New Braunfels, the location of our Fall 2024 Symposium, straddles both the Edwards Plateau Ecoregion and the Blackland Prairie ecoregion. Interstate 35 divides the city of New Braunfels; its path through the city closely parallels the boundary of these two ecoregions, with the Edwards Plateau on the west side and the Blackland Prairies region to the east. The Edwards Plateau area is also called the Hill Country; however, this general term covers a much larger area extending farther north. Spring-fed creeks are found throughout the region; deep limestone canyons, rivers, and lakes (reservoirs) are common. Ashe juniper is perhaps the most common woody species found throughout the region. Additional woody species include various species of oak, with live oak (Quercus fusiformis) being the most common. Sycamores (Platanus occidentalis) and bald cypress (Taxodium distichum) border waterways. This area is well known for its spring wildflower displays, though they may be viewed in spring, late summer, and fall, as well. According to Texas Parks and Wildlife, average annual rainfall in the Edwards Plateau ranges from 15 to 34 inches.

The Blackland Prairie extends from the Red River south to San Antonio, bordered on the west by the Edwards Plateau and the Cross Timbers, and on the east by the Post Oak Savannah. Annual rainfall averages 30 to 40 inches, with higher averages to the east. This region is dominated by prairie species. The most common grass species include little bluestem (Schizachyrium scoparium) and Indian grass (Sorghastrum nutans) in the uplands and switchgrass (Panicum virgatum) in the riparian areas and drainages. Common herbaceous flowering plants include salvias, penstemons, and silphiums. This area has suffered greatly from overgrazing and agricultural use. Few intact areas remain, though many of the plants can be found along county roadsides throughout the region.

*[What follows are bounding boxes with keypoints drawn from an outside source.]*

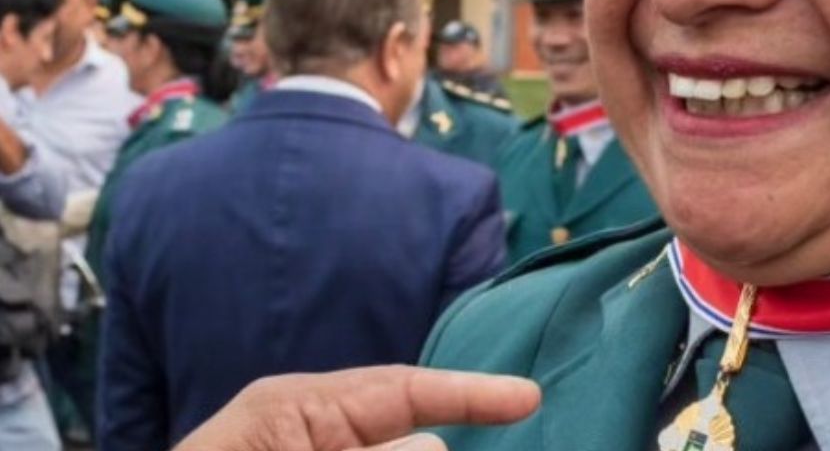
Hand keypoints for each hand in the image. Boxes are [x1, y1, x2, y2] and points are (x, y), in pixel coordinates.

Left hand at [174, 366, 540, 450]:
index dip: (471, 392)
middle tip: (504, 417)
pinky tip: (420, 440)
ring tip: (478, 404)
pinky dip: (393, 446)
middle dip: (446, 428)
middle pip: (405, 432)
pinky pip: (374, 448)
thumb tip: (434, 443)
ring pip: (398, 445)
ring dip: (421, 444)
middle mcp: (308, 426)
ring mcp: (310, 445)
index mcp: (296, 407)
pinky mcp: (310, 448)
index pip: (402, 387)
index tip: (530, 398)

Our four host chapters (New Braunfels, Lindheimer, Guadalupe, and the Hill Country chapters) are located in one or both of the ecoregions above. However, the eastern portion of Guadalupe County also falls within the Post Oak Savanna ecoregion. Annual rainfall averages 35 to 45 inches, with higher averages to the east. A wide variety of hardwood trees are found, including several species of oaks, elms, and in the Bastrop area, loblolly pine (Pinus taeda). Grasses and forbs dominate in the open savannas, with most common grass being little bluestem. Ranching, agriculture, and fire suppression have allowed woody species to encroach on the once-open savannas.